Как-то раз, после обеда, пошел я в конюшню, оседлал моего Робинзона и выехал из усадьбы. Июльские поля тихо розовели. И крестцы, в полдень казавшиеся золотыми, теперь стали дымчато-красными.

На ветхом мосту, перекинутом через речку Воронку, встретил я Аверьяныча, и он сказал мне, указывая плеткой на юго-запад:

– Гроза идет. Не советую вам далеко уезжать. У нас ливни бывают – мое почтение.

– Я до Красной Криницы, – сказал я, улыбаясь седоусому Аверьянычу, – успею. Да и грозы-то я не боюсь.

И я пустил моего Робинзона галопом.

А небо в самом деле темнело.

Приятно скакать в предвечерней прохладной мгле, когда беззвучна земля и молчит небо, а сердце поет свою песню, свою мечту все о том же милом, желанном, невозможном, о чем не расскажешь никак.

Я очнулся, когда крупные капли дождя упали мне на руки и где-то нерешительно и глухо зазвучал гром.

Я посмотрел на небо. Боже! Что там творилось. В несколько слоев ползли тучи – синие, коричневые, черные. А там, где-то в высокой дали, двигались новые караваны – уже с иной стороны, как враждебное полчище.

Я повернул коня домой, но уже хлынул неистовый дождь. Казалось, что какой-то великан-безумец бьет землю нещадно злыми бичами. А за горами туч хохочет другой лютый великан. И это его глаза сверкают белыми молниями.

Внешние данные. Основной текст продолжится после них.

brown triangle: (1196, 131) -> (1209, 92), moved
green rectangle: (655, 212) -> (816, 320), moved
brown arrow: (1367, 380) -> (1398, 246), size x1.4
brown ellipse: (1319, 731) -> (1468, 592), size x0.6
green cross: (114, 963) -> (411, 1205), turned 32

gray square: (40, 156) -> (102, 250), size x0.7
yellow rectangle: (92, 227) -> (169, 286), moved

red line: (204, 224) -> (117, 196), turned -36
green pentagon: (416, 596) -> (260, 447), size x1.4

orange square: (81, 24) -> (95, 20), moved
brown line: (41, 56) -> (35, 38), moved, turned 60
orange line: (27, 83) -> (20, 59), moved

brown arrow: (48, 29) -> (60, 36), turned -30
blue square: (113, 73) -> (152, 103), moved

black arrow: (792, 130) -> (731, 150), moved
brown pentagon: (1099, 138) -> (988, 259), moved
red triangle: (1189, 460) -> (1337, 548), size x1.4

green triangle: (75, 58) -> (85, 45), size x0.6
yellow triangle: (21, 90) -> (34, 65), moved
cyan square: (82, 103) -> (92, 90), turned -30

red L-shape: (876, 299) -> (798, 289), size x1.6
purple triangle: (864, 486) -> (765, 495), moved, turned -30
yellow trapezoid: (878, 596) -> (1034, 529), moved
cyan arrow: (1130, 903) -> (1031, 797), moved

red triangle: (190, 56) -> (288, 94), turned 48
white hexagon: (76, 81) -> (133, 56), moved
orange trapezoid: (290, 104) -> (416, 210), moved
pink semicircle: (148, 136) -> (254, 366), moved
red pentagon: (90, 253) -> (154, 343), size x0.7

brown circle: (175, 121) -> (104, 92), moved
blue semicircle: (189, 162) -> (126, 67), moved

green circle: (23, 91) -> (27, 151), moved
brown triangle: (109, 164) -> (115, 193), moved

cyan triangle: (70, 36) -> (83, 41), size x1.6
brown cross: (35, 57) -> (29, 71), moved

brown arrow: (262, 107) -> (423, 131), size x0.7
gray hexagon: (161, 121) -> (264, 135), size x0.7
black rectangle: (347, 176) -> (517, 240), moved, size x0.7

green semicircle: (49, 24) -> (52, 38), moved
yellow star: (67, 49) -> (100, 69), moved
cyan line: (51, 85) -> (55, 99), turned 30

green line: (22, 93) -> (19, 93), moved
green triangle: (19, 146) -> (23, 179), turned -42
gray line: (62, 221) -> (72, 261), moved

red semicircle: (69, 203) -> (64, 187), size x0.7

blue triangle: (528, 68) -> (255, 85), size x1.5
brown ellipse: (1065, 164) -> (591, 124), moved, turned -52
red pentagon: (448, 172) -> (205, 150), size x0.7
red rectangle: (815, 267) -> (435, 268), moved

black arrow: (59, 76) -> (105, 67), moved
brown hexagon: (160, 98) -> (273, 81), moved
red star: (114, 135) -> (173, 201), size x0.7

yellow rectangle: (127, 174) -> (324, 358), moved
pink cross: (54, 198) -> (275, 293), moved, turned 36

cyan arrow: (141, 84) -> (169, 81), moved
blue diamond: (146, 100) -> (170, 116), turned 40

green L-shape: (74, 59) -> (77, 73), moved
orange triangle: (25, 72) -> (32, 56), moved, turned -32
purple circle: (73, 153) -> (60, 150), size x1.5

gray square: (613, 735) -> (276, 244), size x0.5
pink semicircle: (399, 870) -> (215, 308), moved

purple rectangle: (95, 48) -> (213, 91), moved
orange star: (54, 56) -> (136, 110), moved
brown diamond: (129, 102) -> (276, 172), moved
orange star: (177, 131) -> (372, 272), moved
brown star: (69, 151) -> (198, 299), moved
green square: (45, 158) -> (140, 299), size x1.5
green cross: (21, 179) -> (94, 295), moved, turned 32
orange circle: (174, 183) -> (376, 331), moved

В какие-нибудь пять минут дорогу размыло, и ноги лошади беспомощно вязли в мокром черноземе. Рыжая мгла заслонила от меня мир. Я шагом ехал, как слепой, бросив поводья на шею Робинзону.

Совсем неожиданно раздались около меня голоса и черный кузов фаэтона, с поднятым верхом, вырос из дождевой смутной мглы.

– Вы не из Самыгина будете? – спросил меня кучер, когда я вплотную наехал на чужой экипаж.

– Да. Оттуда, – крикнул я, выждав, когда прогремел гром.

При блеске молнии я увидел, что в фаэтоне сидит маленькая фигура, по-видимому женская, но лица я не успел разглядеть.

– А вот мы не знаем, куда теперь ехать, – продолжал словоохотливый кучер, – к нам ли, к вам ли – куда ближе? Ливень-то ведь, Боже мой, – море-океан.

– Поедемте к нам, пожалуйста, – сказал я, нагибаясь и заглядывая в фаэтон.

– Нет, к нам ближе, – сказала маленькая женщина, – благодарю вас. А вот вы лучше лошадь вашу. Михею отдайте, а сами в фаэтон садитесь. Здесь все-таки от дождя защита.

– Полезайте, барин, – молвил Михей и отобрал у меня поводья, заметив мою нерешительность.

Через минуту мы ехали в Мартовку, имение господина Ворошилова, с супругой которого я сидел теперь бок о бок.

– Меня зовут Натальей Петровной, – сказала она, заглядывая мне в глаза, – я теперь одна. Муж на Кавказ поехал. Он доктор. Санаторий там устраивает.

Гроза шумела, и я не мог понять доброй половины того, что говорила мне Наталья Петровна, но зато я видел ее лукавые зеленовато-жемчужные глаза, ее милые губы, нескладно очерченные, но влекущие улыбкой, я чувствовал рядом ее нежное маленькое тело – и от всего этого у меня слабо и сладко кружилась голова.

Когда экипаж с колесами в тяжелой черноземной грязи въехал, наконец, в Мартовку, гроза уже утихла и начался хлопотливый гомон намокших и напуганных птиц.

Наталья Петровна провела меня в круглую столовую. Нам подали веселый самовар, и она стала мне объяснять, куда и зачем она ехала в фаэтоне, но я слушал ее слова, как музыку, не понимая их смысла. Взгляд, должно быть, был у меня при этом странный и рассеянный, так что Наталья Петровна, заметив его, остановилась на полуслове и спросила, что со мной.

Я, конечно, покраснел до ушей и сказал, что у меня мигрень. Тогда она заставила меня съесть какой-то порошок и повязала мне голову большим белым платком. В таком наряде ходил я с нею по саду, и она расспрашивала меня о гимназии, о книгах, которые я читаю, о том, зачем я поступаю на филологический факультет… В конце концов она заставила меня читать вслух Пушкина, которого она, по ее словам, обожала. Я ей читал любовные стихи, выразительно на нее поглядывая. Вид, должно быть, был у меня при этом забавный. Наталья Петровна засмеялась.

Я сконфузился и стал прощаться.

– Навещайте меня, – сказала она ласково, когда я, робея, целовал ее руку.